Tejwani identified stablecoin-based payments, Web3 gaming projects, and decentralized finance as the most promising areas for growth. He also highlighted the intersection of the crypto industry and artificial intelligence as particularly exciting.
There are still many problems to solve and opportunities at the infrastructure and enabling-tool layers – so we will continue to invest in those layers as well,
Tejwani added.

CFTC and SEC: Key Roles in Shaping the Crypto Market


Regulatory changes are critical to the future of the crypto industry. Paul Atkins, appointed by Donald Trump to lead the SEC, could play a key role in determining how U.S. securities laws apply to crypto assets. 

Equally significant is whether the Commodity Futures Trading Commission (CFTC) will finalize the classification of certain tokens as commodities.

Steve Brotman, founder and managing partner of Alpha Partners, believes that Atkins’ past criticism of the SEC’s aggressive policies suggests a potential shift toward a more balanced regulatory approach. 
Steve Brotman Source: Alpha Partners

Steve Brotman Source: Alpha Partners

[Atkins] has been critical of some of the previous SEC Chair’s initiatives, particularly those seen as overly aggressive towards Wall Street and the crypto industry. This suggests he may pursue a more industry-friendly regulatory approach,
Brotman said.
Atkins will also face challenges related to the revival of the U.S. IPO market, driven by the Federal Reserve’s lowering of interest rates. Brotman emphasized that the market is closely monitoring for signs of a more supportive regulatory environment that could drive innovation and growth.

The overall trajectory of the crypto market and venture funding will depend on how Atkins and other regulators address critical uncertainties. Collaborative efforts in regulation could accelerate startup growth and potentially redefine the U.S.’s role in the global crypto ecosystem.

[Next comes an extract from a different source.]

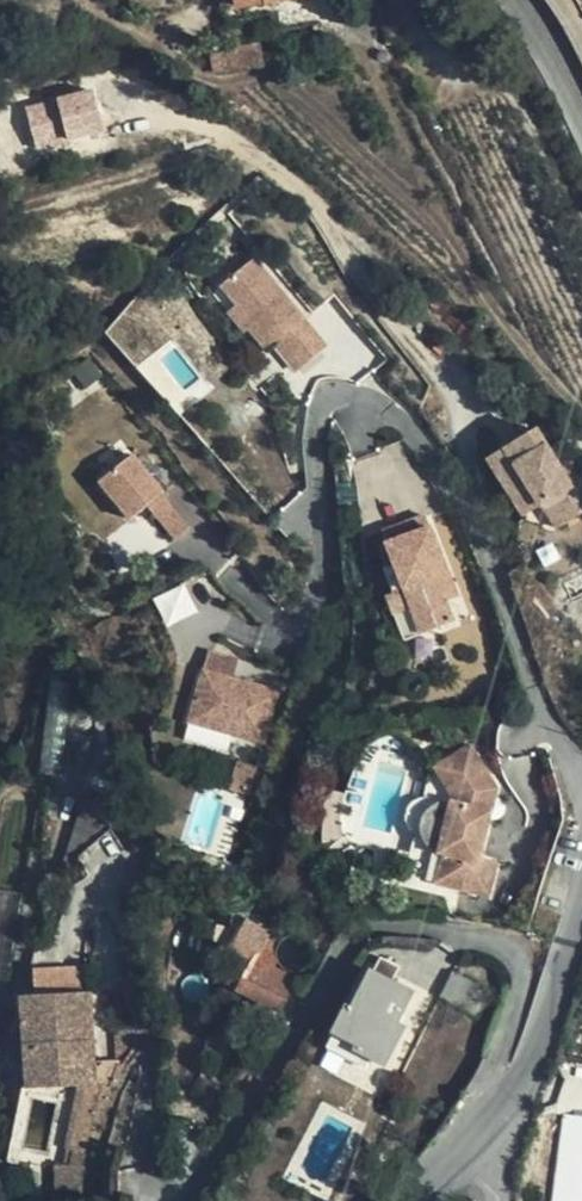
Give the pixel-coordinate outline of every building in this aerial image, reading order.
[(240,11),(257,7),(272,3),(271,0),(238,0),(240,11)] [(260,257),(228,282),(255,314),(251,317),(270,342),(276,337),(292,324),(317,355),(332,343),(260,257)] [(255,314),(228,282),(224,285),(240,304),(230,312),(241,325),(251,317),(255,314)] [(300,368),(317,355),(292,324),(276,337),(300,368)] [(92,356),(76,369),(90,387),(106,375),(92,356)] [(534,429),(504,447),(556,530),(581,514),(581,480),(570,488),(534,429)] [(135,522),(151,509),(168,494),(136,456),(102,484),(135,522)] [(168,494),(151,509),(178,540),(195,525),(168,494)] [(387,561),(398,591),(409,587),(426,630),(454,619),(444,595),(462,588),(432,510),(393,525),(405,554),(387,561)] [(168,623),(200,611),(190,582),(158,595),(168,623)] [(409,587),(398,591),(391,594),(408,637),(426,630),(409,587)] [(283,692),(207,671),(193,721),(269,742),(283,692)] [(71,766),(70,680),(48,680),(49,766),(71,766)] [(441,877),(469,886),(478,857),(498,792),(475,745),(442,761),(459,794),(443,846),(450,848),(441,877)] [(260,775),(264,760),(237,752),(233,768),(260,775)] [(459,794),(442,761),(436,759),(403,866),(441,877),(450,848),(443,846),(459,794)] [(478,857),(469,886),(491,893),(500,864),(478,857)] [(279,1011),(296,982),(269,969),(265,976),(250,969),(237,992),(279,1011)] [(398,1025),(413,994),(374,973),(355,1009),(350,1008),(338,1032),(361,1044),(358,1051),(387,1063),(404,1028),(398,1025)] [(96,1014),(27,1023),(41,1113),(108,1104),(96,1014)] [(14,1018),(0,1016),(0,1074),(2,1075),(14,1018)] [(567,1114),(556,1200),(581,1200),(581,1116),(567,1114)] [(102,1169),(102,1128),(83,1126),(77,1167),(102,1169)] [(83,1183),(64,1186),(65,1200),(85,1200),(83,1183)]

Wall Street Eyes Regulatory Risk Reduction


Traditional financial firms, which have long kept their distance from cryptocurrencies, may finally step into the DeFi space.

Will Ogden Moore, a research analyst at crypto investment firm Grayscale, predicts that cryptocurrencies are poised to enter the next chapter. Conservative policy changes, such as potential tax cuts under a Republican-led government, could weaken the dollar and boost demand for Bitcoin as an alternative monetary system.

Payment processors and Bitcoin custody services backed by venture capital are likely to benefit from these shifts. Moore highlights growth opportunities in decentralized finance (DeFi), tokenized assets, and blockchain-based businesses, which could drive broader adoption and innovation in the industry.

Fixed-income cryptocurrency trading also stands to grow, driven by reduced transaction fees, faster settlement times, and favorable exchange rates. These changes could profoundly reshape the U.S. crypto market, paving the way for long-anticipated participation from Wall Street.

PitchBook: About the Researchers

Founded in 2007, PitchBook is a leading provider of data, research, and analytics for private and public companies. The platform specializes in global mergers and acquisitions (M&A), private equity, and venture capital investments.

In 2016, PitchBook was acquired by Morningstar for $225 million, facilitating significant growth and expansion. The company has since grown to over 3,000 employees, comprising experts in fintech, cryptocurrency, artificial intelligence, and more.
PitchBook’s Headquarters in Seattle. Source: PitchBook

PitchBook’s Headquarters in Seattle. Source: PitchBook

PitchBook’s clients include venture capital and private equity funds, corporate development teams, investment banks, international consultants, and lenders. 
To produce its comprehensive reports, real-time analyses, and forecasts, PitchBook engages top industry experts, government officials, and key opinion leaders.